# WRITTEN PROBLEM
Rewrite all the items below, replacing "common name" with "vernacular name" and changing nothing else.
>> BEGIN
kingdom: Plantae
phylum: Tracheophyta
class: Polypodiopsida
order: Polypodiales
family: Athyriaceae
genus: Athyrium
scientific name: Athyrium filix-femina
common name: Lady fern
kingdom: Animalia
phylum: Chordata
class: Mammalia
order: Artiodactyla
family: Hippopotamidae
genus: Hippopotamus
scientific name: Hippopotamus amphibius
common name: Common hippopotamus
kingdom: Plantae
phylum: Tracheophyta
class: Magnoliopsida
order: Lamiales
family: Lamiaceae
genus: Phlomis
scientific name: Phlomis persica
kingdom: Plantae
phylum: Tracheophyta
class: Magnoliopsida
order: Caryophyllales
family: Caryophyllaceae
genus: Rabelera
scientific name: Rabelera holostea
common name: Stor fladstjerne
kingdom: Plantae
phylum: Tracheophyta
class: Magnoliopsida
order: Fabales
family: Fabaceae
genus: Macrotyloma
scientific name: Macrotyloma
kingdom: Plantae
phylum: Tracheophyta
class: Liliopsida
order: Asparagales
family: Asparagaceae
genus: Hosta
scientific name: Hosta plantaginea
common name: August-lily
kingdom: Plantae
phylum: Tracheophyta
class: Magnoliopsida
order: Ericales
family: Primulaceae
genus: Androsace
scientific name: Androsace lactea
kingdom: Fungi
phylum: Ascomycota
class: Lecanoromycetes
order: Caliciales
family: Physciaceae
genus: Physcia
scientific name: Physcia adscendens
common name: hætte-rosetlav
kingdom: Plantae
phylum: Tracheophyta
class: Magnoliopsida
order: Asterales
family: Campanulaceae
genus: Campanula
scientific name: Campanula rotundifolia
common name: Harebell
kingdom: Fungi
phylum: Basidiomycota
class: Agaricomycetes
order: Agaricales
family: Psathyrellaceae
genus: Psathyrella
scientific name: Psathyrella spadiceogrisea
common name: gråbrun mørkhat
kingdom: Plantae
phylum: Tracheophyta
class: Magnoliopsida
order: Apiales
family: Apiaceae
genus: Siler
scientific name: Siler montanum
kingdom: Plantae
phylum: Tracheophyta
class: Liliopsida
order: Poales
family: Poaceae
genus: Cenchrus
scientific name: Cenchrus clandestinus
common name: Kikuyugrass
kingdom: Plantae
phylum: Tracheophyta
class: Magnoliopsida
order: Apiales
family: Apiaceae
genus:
>> END
# FINISHED ANSWER
kingdom: Plantae
phylum: Tracheophyta
class: Polypodiopsida
order: Polypodiales
family: Athyriaceae
genus: Athyrium
scientific name: Athyrium filix-femina
vernacular name: Lady fern
kingdom: Animalia
phylum: Chordata
class: Mammalia
order: Artiodactyla
family: Hippopotamidae
genus: Hippopotamus
scientific name: Hippopotamus amphibius
vernacular name: Common hippopotamus
kingdom: Plantae
phylum: Tracheophyta
class: Magnoliopsida
order: Lamiales
family: Lamiaceae
genus: Phlomis
scientific name: Phlomis persica
kingdom: Plantae
phylum: Tracheophyta
class: Magnoliopsida
order: Caryophyllales
family: Caryophyllaceae
genus: Rabelera
scientific name: Rabelera holostea
vernacular name: Stor fladstjerne
kingdom: Plantae
phylum: Tracheophyta
class: Magnoliopsida
order: Fabales
family: Fabaceae
genus: Macrotyloma
scientific name: Macrotyloma
kingdom: Plantae
phylum: Tracheophyta
class: Liliopsida
order: Asparagales
family: Asparagaceae
genus: Hosta
scientific name: Hosta plantaginea
vernacular name: August-lily
kingdom: Plantae
phylum: Tracheophyta
class: Magnoliopsida
order: Ericales
family: Primulaceae
genus: Androsace
scientific name: Androsace lactea
kingdom: Fungi
phylum: Ascomycota
class: Lecanoromycetes
order: Caliciales
family: Physciaceae
genus: Physcia
scientific name: Physcia adscendens
vernacular name: hætte-rosetlav
kingdom: Plantae
phylum: Tracheophyta
class: Magnoliopsida
order: Asterales
family: Campanulaceae
genus: Campanula
scientific name: Campanula rotundifolia
vernacular name: Harebell
kingdom: Fungi
phylum: Basidiomycota
class: Agaricomycetes
order: Agaricales
family: Psathyrellaceae
genus: Psathyrella
scientific name: Psathyrella spadiceogrisea
vernacular name: gråbrun mørkhat
kingdom: Plantae
phylum: Tracheophyta
class: Magnoliopsida
order: Apiales
family: Apiaceae
genus: Siler
scientific name: Siler montanum
kingdom: Plantae
phylum: Tracheophyta
class: Liliopsida
order: Poales
family: Poaceae
genus: Cenchrus
scientific name: Cenchrus clandestinus
vernacular name: Kikuyugrass
kingdom: Plantae
phylum: Tracheophyta
class: Magnoliopsida
order: Apiales
family: Apiaceae
genus:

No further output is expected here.